Resumo

The creation of NECI seeks to bring together a group of top-notch scholars with shared research interests. The main goal is to bring together within the Center researchers from the Center for Metropolitan Studies, along with professors from the Department of Political Science, the Department of Sociology, and the Institute of International Relations.

Three academic motivations are behind this initiative of proposing this Center creation:

(i) to create an interdisciplinary world-class research team capable of bringing together the theoretical contribution of different disciplines with a shared commitment to comparative analysis and strong ties to research institutions around the world.

(ii) to implement a broad research agenda aiming at handling several theoretical challenges associated to the fact that current performance of Brazilian democratic regime and socio development challenge mainstream interpretation of the country's future. Stable democracy, economic growth, inequality reduction, and a new role in the international scenario were hardly accepted by social science literature thus far. All these chances require innovative and comparative analysis;

(iii) to continuously strengthen the methodological skills of our member faculty, as well as to train a new generation of social scientists in the most advanced cutting-edge techniques available worldwide.
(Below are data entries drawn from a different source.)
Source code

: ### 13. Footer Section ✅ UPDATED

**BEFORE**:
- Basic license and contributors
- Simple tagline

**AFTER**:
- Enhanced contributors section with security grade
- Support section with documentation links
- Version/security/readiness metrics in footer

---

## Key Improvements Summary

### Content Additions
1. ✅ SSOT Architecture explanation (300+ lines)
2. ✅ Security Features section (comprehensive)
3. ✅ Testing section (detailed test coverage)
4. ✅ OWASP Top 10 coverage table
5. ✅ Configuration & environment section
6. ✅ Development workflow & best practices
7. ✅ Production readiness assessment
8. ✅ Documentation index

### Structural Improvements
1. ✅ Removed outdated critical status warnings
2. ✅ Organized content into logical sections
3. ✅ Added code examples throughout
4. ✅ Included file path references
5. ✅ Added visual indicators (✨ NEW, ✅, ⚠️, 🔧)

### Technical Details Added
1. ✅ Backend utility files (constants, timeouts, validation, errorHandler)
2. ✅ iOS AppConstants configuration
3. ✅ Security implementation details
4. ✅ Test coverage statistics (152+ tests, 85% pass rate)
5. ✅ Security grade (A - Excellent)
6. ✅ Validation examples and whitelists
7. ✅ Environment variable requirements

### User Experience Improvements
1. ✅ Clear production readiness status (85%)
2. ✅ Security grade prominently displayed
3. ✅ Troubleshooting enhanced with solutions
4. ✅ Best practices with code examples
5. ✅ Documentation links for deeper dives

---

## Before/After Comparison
At the level of student training, we seek to institutionalize existing training programs such as the IPSA Summer School on Concepts and Methods in Political Science and International Relations, deepen the reach of these programs to students from Brazil and the rest of world, and augment the quantity of couses offered to faculty and doctoral students alike. We seek both to train a new generation and to create international networks of scholars who recognize the University of São Paulo as the premiere academic setting in Latin America for social science research.

The main center research subjects will be:

- the connections between recent Brazil transformation and the way social sciences usually treated these questions;

- electoral competition, democracy and the performance of Brazilian democracy;

- space structure, political/social conflicts, and public policies;

- federal state, place inequality and citizenship;

- federalism and trade policy;

- employment and labor markets;

- space production, urban poverty and urban governance;

- foundations of domestic/international South-South coalitions;

- interdependence and political cooperation in international organizations.